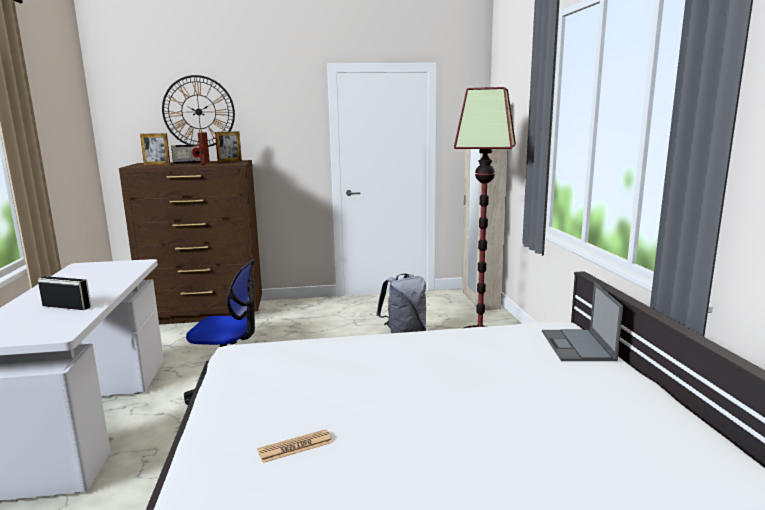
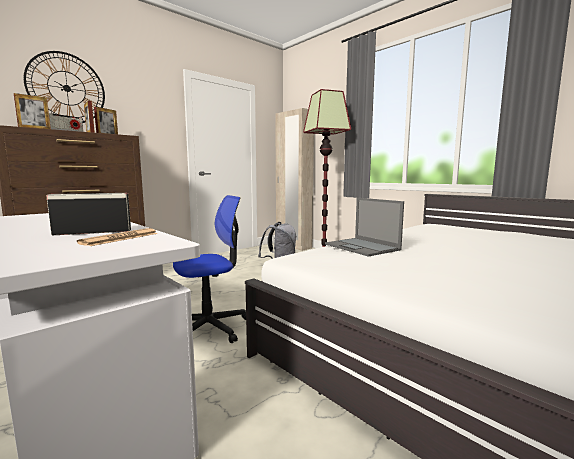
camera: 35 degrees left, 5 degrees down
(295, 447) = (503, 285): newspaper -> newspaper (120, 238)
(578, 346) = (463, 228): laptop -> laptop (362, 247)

—————

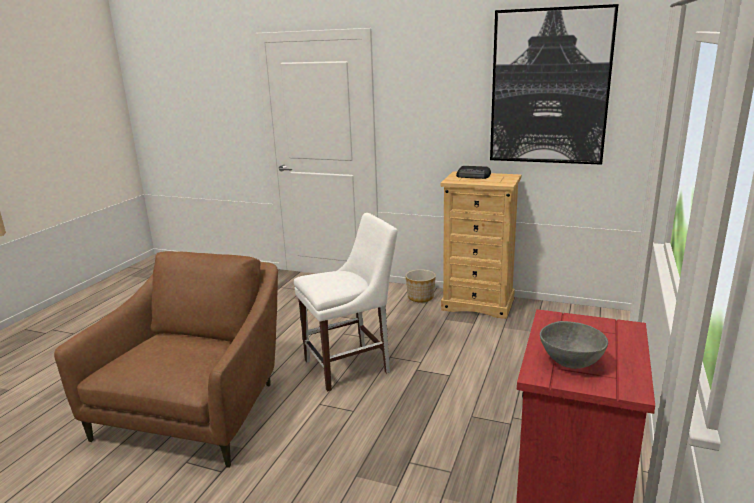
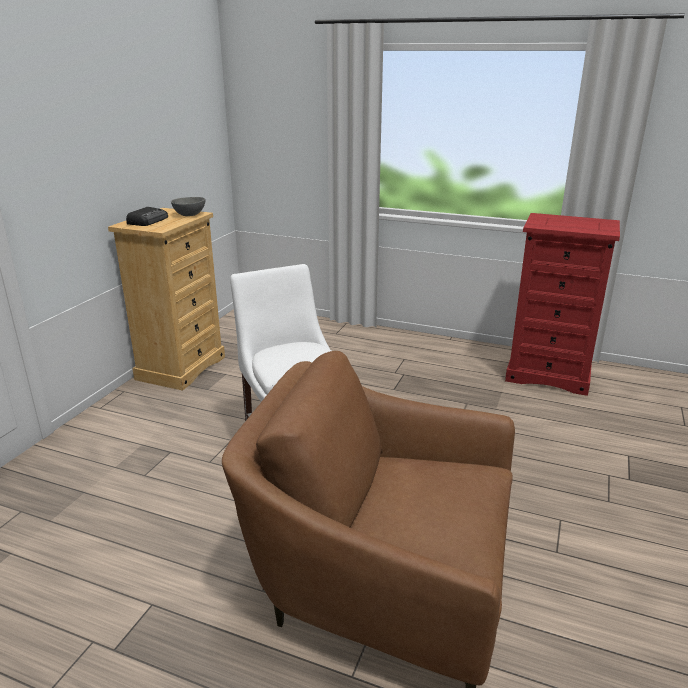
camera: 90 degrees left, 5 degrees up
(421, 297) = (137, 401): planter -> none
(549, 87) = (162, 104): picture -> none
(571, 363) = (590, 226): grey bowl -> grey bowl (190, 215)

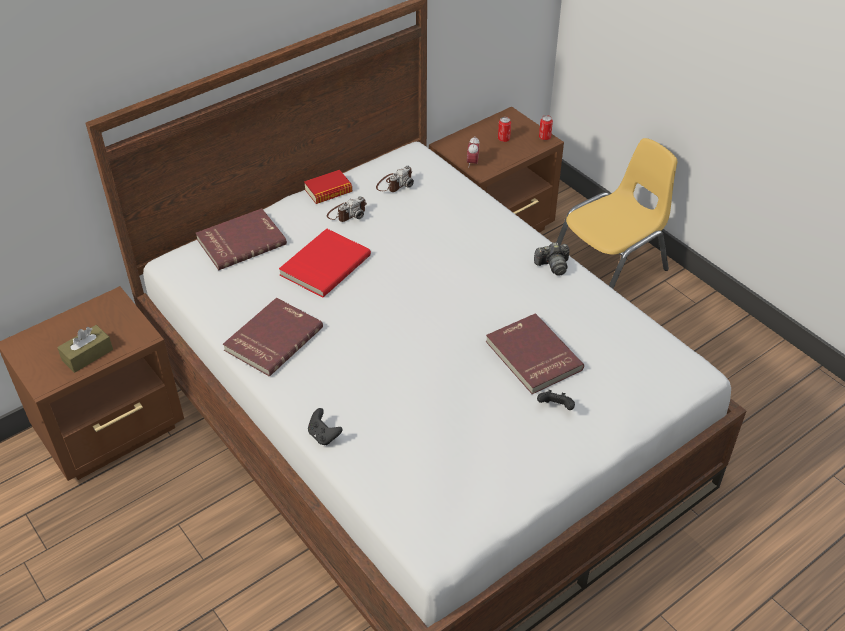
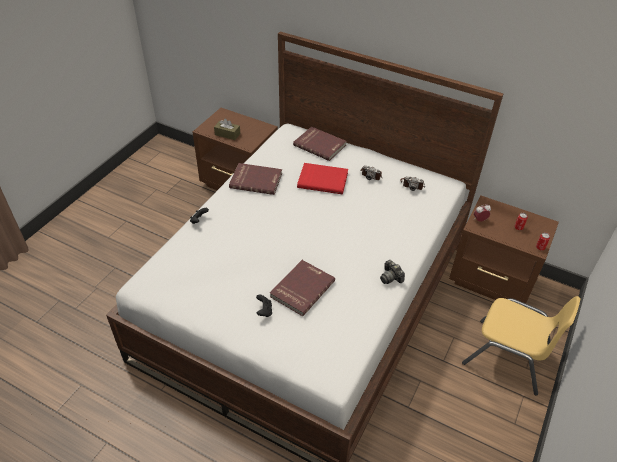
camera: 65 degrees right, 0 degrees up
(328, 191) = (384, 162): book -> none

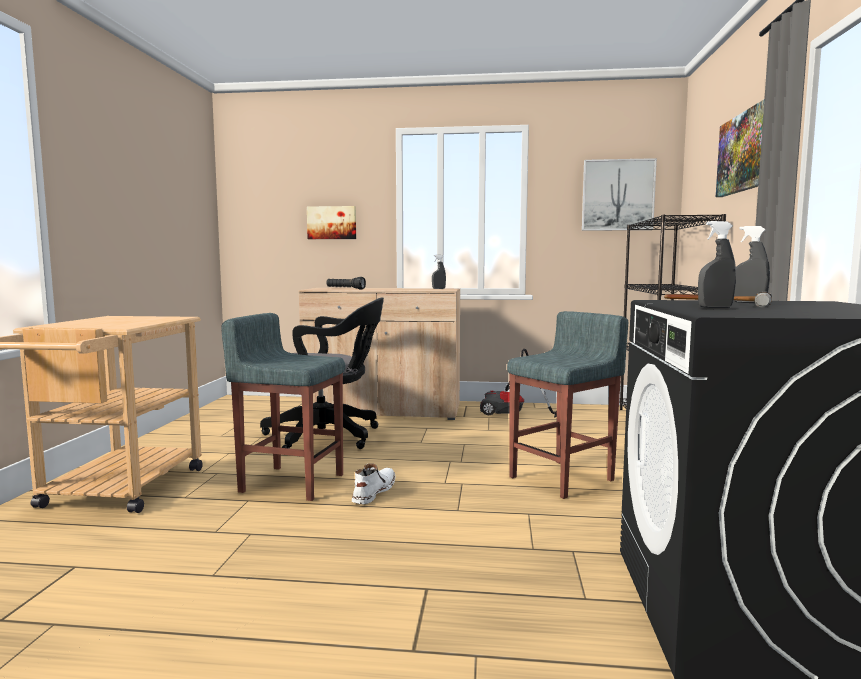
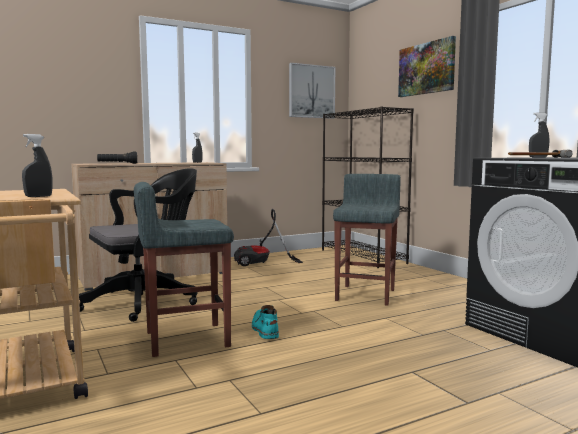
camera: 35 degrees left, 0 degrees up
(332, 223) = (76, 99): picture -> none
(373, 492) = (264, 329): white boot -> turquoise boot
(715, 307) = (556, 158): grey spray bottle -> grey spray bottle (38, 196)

—————

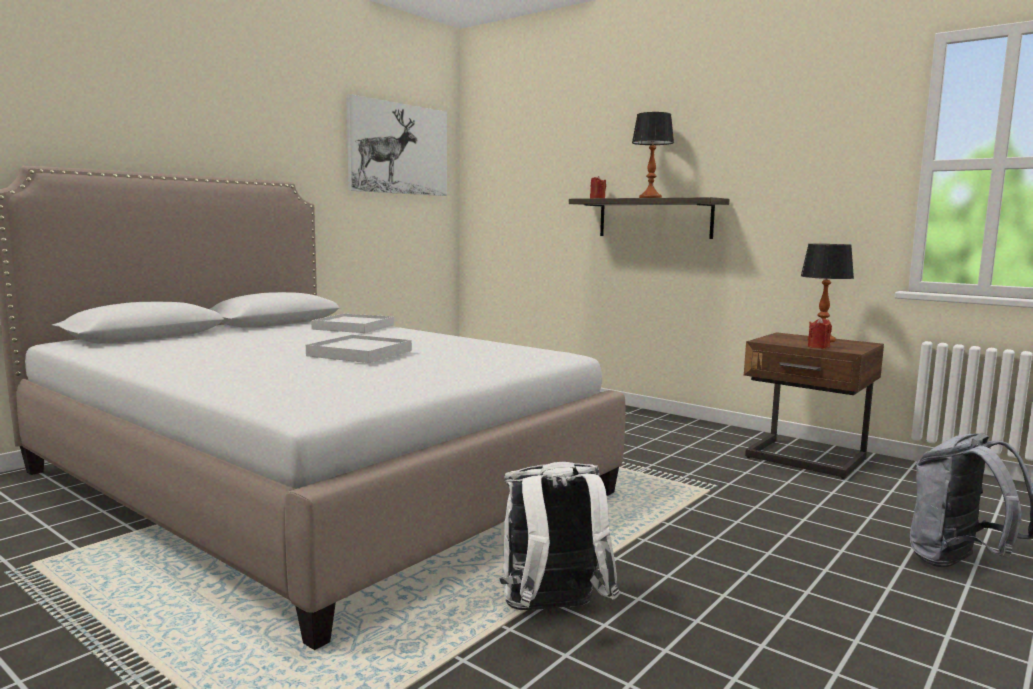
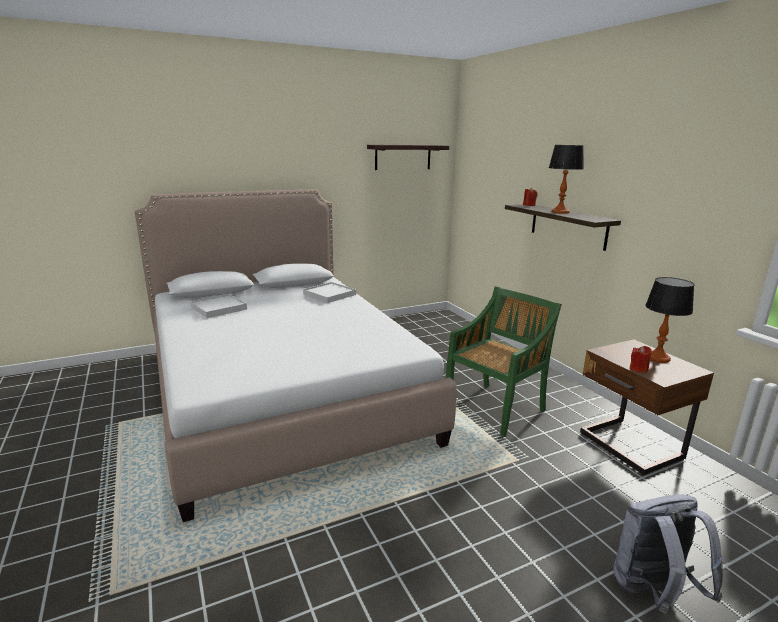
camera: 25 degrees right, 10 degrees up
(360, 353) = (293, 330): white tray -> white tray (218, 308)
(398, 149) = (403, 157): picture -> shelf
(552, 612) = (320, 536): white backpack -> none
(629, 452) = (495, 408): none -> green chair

—————

The answer is those lines of the material above that run from the one containing "(421, 297) = (137, 401): planter -> none" up to and including the one containing "(715, 307) = (556, 158): grey", restated exactly and without images.

#### Result
(421, 297) = (137, 401): planter -> none
(549, 87) = (162, 104): picture -> none
(571, 363) = (590, 226): grey bowl -> grey bowl (190, 215)

camera: 65 degrees right, 0 degrees up
(328, 191) = (384, 162): book -> none

camera: 35 degrees left, 0 degrees up
(332, 223) = (76, 99): picture -> none
(373, 492) = (264, 329): white boot -> turquoise boot
(715, 307) = (556, 158): grey spray bottle -> grey spray bottle (38, 196)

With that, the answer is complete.